Contrepoint : l’efficacité contre la souveraineté
Certains experts défendent le choix d’AWS, au nom de la rapidité de déploiement et de l’accès à des technologies avancées jugées indispensables au bon fonctionnement des services publics. Selon eux, les garanties de sécurité déjà en place, comme le chiffrement, le pseudonymage et la segmentation des environnements, suffisent pour des données essentiellement publiques. D’autres estiment au contraire que le risque d’ingérence américaine demeure inacceptable pour des informations liées à l’action de l’État, même chiffrées, car un déchiffrement forcé peut être exigé par la loi étrangère.
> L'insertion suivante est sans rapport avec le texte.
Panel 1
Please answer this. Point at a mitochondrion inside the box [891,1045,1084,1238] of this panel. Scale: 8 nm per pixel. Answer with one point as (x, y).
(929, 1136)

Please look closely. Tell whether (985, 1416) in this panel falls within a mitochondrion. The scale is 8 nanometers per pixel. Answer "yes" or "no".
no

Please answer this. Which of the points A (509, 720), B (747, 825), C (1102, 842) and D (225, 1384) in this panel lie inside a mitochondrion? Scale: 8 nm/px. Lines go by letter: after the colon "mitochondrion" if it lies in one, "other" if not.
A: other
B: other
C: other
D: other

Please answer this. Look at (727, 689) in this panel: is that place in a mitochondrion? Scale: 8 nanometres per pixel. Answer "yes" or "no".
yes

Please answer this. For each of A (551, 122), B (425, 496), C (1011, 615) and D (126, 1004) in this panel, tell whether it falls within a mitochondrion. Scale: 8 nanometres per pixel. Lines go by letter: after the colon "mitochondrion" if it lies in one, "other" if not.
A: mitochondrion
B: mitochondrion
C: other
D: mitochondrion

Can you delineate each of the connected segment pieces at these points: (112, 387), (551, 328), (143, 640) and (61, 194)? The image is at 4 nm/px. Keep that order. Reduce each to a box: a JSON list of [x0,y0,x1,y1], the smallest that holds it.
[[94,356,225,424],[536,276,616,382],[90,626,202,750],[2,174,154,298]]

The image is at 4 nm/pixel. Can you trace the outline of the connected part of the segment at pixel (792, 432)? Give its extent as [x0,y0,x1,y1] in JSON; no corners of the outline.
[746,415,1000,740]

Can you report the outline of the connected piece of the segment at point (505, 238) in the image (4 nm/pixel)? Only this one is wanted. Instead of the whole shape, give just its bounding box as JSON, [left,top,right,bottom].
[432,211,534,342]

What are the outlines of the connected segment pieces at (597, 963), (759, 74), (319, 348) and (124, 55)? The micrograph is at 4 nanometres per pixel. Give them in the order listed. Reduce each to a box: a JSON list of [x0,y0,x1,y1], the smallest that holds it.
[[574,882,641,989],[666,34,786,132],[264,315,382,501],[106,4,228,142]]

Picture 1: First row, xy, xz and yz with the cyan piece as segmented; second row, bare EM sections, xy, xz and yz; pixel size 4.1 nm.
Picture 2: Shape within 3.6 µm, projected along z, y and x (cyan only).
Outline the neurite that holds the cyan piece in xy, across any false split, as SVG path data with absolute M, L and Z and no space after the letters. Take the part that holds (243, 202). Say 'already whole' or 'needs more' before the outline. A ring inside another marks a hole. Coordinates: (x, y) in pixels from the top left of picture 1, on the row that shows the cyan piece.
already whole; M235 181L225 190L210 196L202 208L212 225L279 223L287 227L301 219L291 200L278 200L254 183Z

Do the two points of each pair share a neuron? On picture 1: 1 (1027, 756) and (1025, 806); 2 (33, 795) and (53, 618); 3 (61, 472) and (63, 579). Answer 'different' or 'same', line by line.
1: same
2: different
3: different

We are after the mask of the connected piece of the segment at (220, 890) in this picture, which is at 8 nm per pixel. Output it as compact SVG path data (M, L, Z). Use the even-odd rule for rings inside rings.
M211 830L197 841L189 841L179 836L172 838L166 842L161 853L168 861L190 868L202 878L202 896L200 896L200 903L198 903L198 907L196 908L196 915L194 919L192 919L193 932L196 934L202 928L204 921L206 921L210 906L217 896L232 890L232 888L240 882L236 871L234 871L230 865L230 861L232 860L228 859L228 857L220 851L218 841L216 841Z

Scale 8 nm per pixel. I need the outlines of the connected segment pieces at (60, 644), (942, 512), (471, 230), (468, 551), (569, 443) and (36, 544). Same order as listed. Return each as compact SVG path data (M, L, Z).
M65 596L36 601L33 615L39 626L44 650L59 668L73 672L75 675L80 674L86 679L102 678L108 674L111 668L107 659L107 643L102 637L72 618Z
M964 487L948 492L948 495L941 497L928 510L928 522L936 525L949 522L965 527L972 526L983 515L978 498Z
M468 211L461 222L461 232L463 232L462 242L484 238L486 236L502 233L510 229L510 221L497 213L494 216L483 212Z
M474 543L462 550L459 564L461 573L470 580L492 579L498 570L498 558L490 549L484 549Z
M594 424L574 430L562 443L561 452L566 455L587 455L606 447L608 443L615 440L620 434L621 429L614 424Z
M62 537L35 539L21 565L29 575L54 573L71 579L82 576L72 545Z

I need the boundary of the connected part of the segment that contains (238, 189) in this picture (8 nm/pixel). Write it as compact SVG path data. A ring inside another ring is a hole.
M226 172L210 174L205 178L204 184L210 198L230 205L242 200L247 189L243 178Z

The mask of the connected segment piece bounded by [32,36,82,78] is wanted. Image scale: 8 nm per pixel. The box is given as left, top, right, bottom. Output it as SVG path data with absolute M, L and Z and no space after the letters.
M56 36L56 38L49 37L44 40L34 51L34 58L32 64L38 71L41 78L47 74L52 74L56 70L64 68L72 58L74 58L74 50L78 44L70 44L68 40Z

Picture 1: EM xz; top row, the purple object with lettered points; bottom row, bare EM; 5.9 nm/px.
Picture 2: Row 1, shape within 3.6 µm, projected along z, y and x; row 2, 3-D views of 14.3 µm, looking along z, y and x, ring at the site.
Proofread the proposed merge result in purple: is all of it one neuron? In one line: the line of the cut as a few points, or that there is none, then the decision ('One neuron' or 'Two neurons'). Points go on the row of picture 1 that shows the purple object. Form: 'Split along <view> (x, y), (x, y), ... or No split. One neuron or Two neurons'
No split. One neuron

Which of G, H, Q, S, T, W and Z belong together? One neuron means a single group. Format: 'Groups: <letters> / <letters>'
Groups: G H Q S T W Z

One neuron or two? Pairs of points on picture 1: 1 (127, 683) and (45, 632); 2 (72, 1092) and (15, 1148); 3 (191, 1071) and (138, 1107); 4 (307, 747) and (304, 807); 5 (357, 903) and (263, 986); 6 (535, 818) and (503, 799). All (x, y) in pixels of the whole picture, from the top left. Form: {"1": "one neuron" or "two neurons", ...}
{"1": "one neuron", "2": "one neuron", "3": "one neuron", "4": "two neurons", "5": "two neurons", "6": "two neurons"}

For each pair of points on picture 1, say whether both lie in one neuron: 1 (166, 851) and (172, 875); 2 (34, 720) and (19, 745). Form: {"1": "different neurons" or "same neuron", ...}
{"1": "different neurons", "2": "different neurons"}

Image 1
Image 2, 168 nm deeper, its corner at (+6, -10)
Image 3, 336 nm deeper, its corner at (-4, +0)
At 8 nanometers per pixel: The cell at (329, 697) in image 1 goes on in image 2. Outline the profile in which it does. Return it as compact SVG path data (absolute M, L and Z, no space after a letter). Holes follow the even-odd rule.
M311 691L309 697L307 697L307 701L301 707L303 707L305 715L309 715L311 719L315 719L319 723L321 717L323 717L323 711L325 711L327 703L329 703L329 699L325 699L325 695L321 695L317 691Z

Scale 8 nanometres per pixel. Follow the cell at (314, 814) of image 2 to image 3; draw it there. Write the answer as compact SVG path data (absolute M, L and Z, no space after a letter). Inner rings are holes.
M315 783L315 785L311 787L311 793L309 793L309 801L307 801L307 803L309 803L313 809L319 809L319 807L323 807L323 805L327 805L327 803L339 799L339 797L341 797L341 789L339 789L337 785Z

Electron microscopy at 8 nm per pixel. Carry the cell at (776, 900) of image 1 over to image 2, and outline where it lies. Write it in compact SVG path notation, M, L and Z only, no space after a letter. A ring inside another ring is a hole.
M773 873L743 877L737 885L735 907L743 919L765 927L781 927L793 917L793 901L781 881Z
Économie d’échelle et innovation rapide
Les hyperscalers comme AWS offrent une puissance de calcul et une élasticité difficilement atteignables par les opérateurs européens à court terme. Ils permettent d’implémenter rapidement une IA juridique opérationnelle pour des milliers d’agents publics. Le coût estimé d’une solution nationale de même envergure atteindrait environ 1,5 milliard d’euros pour un développement et une exploitation à grande échelle, un investissement que l’État hésite à assumer seul.
Les limites de la souveraineté technique
La souveraineté ne se résume pas à la localisation physique des serveurs. Les lois extraterritoriales, la structure de l’actionnariat, la maîtrise de la propriété intellectuelle et la dépendance contractuelle pèsent tout autant. Le projet d’IA juridique de l’État illustre cette tension entre la volonté politique de reprise de contrôle et la réalité d’une économie numérique mondialisée, dominée par quelques acteurs privés étrangers.
La voie à suivre pour une IA juridique réellement souveraine
Le débat autour de cette IA juridique montre que la modernisation de la fonction publique exige une clarification des critères de souveraineté, de sécurité et d’efficacité. La réussite du projet dépendra de la capacité de l’État à définir un socle technique réellement « de confiance », à garantir la conformité aux cadres réglementaires européens et nationaux, et à rassurer les acteurs sur la protection durable des données sensibles. Seuls un dialogue structuré entre les parties prenantes, une transparence sur les choix technologiques et le respect strict du cadre juridique permettront de faire de l’IA juridique un outil à la fois utile aux agents publics et protecteur des intérêts de l’État.